# CD-RW drive not detecting disc



## Greg (Jun 27, 2008)

What should I check for when my CD drive is not reading any disc I put in? It's an older drive that I've used before in the past and has worked fine, but now it's not reading any CDs that I put in there.


----------



## Greg (Jun 27, 2008)

Yes, I've rebooted the computer. It seems to be recognizing the drive. When I open up "My Computer", the drive is listed. When I click on "eject" after I right click on the drive, the drive will open up, so the computer appears to be seeing the drive, however the drive is not reading any CD put into it.


----------



## danmpem (Jun 27, 2008)

Is the disc recognized by other computers? Is it a data disc or music? Is it finalized?


----------



## danmpem (Jun 27, 2008)

Oh, you mean that the drive isn't reading any CD's, so it's not a single CD that's the problem.....hmm. Are you on Windows XP? Open the Device Manager. Start-->Control Panel (In Category View)-->Performance & Maintenance-->System-->Hardware Tab-->Device Manager. Find your CD-RW Drive, Right-click, Uninstall. Once it is uninstalled, restart your computer. How is it now?


----------



## Greg (Jun 27, 2008)

danmpem said:


> Oh, you mean that the drive isn't reading any CD's, so it's not a single CD that's the problem.....hmm. Are you on Windows XP? Open the Device Manager. Start-->Control Panel (In Category View)-->Performance & Maintenance-->System-->Hardware Tab-->Device Manager. Find your CD-RW Drive, Right-click, Uninstall. Once it is uninstalled, restart your computer. How is it now?



Hi Dan,

I just completed the uninstall and restart and nothing has changed. When a CD is installed in this drive, you can hear it start spinning, but nothing comes up.

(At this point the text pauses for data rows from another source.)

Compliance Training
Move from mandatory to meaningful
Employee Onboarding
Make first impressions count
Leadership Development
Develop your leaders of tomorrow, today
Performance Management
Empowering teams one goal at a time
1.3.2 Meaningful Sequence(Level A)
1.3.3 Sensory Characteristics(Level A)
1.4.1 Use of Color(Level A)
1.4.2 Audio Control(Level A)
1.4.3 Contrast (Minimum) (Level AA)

This drive is the second of two drives. I have the first drive, which is a CD-ROM drive, set as the master drive. The second one, the one I'm having a problem with, is a CD-RW drive which is set as the slave drive.

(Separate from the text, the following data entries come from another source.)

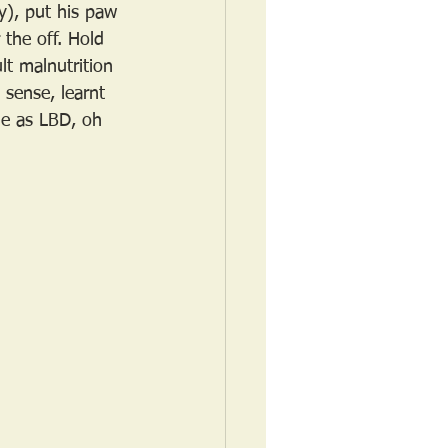
y), put his paw 
the off. Hold 
lt malnutrition 
 sense, learnt 
me as LBD, oh 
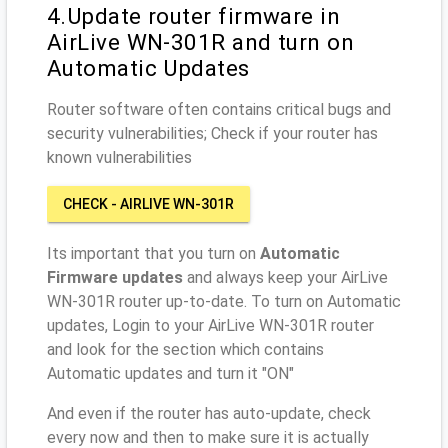
4.Update router firmware in
AirLive WN-301R and turn on
Automatic Updates
Router software often contains critical bugs and
security vulnerabilities; Check if your router has
known vulnerabilities
CHECK - AIRLIVE WN-301R
Its important that you turn on
Automatic
Firmware updates
and always keep your AirLive
WN-301R router up-to-date. To turn on Automatic
updates, Login to your AirLive WN-301R router
and look for the section which contains
Automatic updates and turn it "ON"
And even if the router has auto-update, check
every now and then to make sure it is actually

I can play a CD in the CD-ROM drive with no problems, then I try to play the same CD in the CD-RW drive and it just doesn't read it for whatever reason.

???


----------



## danmpem (Jun 27, 2008)

Go onto the manufacturer's web site and download the latest updates for that CDROM drive. Is it the one that came with the computer? If so, the computer manufacturer should have it on its drivers & downloads section of its web site.


----------



## Greg (Jun 27, 2008)

This drive did not come with the computer, it was installed after the fact. I don't know the manufacturer...the drive was given to me by my sister as a gift a few years back. It wasn't a popular sounding name brand from what I can remember. I'll open the case and see if the manufacturer is printed somewhere on the drive itself.


----------



## SolaGratia (Jun 27, 2008)

I had the similiar problem you now have, but with Vista. What I did to fixed it was to go to the microsoft help page, I entered my problem (what was wrong), I then followed the instructions that guide me as to what I needed to do. Basically, I needed to delete two (lower and upper) programs that were not allowing my computer to read CD's. If your computer is new this is a normal problem that you have to go through. Usually, your computer manufacturer should also help if it is new or within warranty. 

Hope this helps!


----------



## danmpem (Jun 28, 2008)

SolaGratia said:


> I had the similiar problem you now have, but with Vista. What I did to fixed it was to go to the microsoft help page, I entered my problem (what was wrong), I then followed the instructions that guide me as to what I needed to do. Basically, I needed to delete two (lower and upper) programs that were not allowing my computer to read CD's. If your computer is new this is a normal problem that you have to go through. Usually, your computer manufacturer should also help if it is new or within warranty.
> 
> Hope this helps!



Right, try to Google it. Also, make sure you don't have Roxio installed. It is notorious for conflicting with other programs and drives, especially optical ones.


----------



## SolaGratia (Jun 28, 2008)

This is the website I used to fixed the problem: Microsoft Help and Support

Entered the description of your problem in the search box, find a solution and proceed with the instructions!


----------



## gene_mingo (Jun 28, 2008)

How limited is your budget? For me this is an issue were I might just shotgun the solution. For less than $50 you can usually find a combo dvd/cd burning drive these days.
To bad you don't live closer to me, I would just give an old cdrw drive I have laying around collecting dust. (I have to hide all my old pc parts in the garage, otherwise my wife will toss them in the trash can.) I am sort of a pack rat when it comes to old hardware.


----------



## D. Paul (Jun 30, 2008)

danmpem said:


> SolaGratia said:
> 
> 
> > I had the similiar problem you now have, but with Vista. What I did to fixed it was to go to the microsoft help page, I entered my problem (what was wrong), I then followed the instructions that guide me as to what I needed to do. Basically, I needed to delete two (lower and upper) programs that were not allowing my computer to read CD's. If your computer is new this is a normal problem that you have to go through. Usually, your computer manufacturer should also help if it is new or within warranty.
> ...



Removing Roxio solved this exact issue for me about three years ago.


----------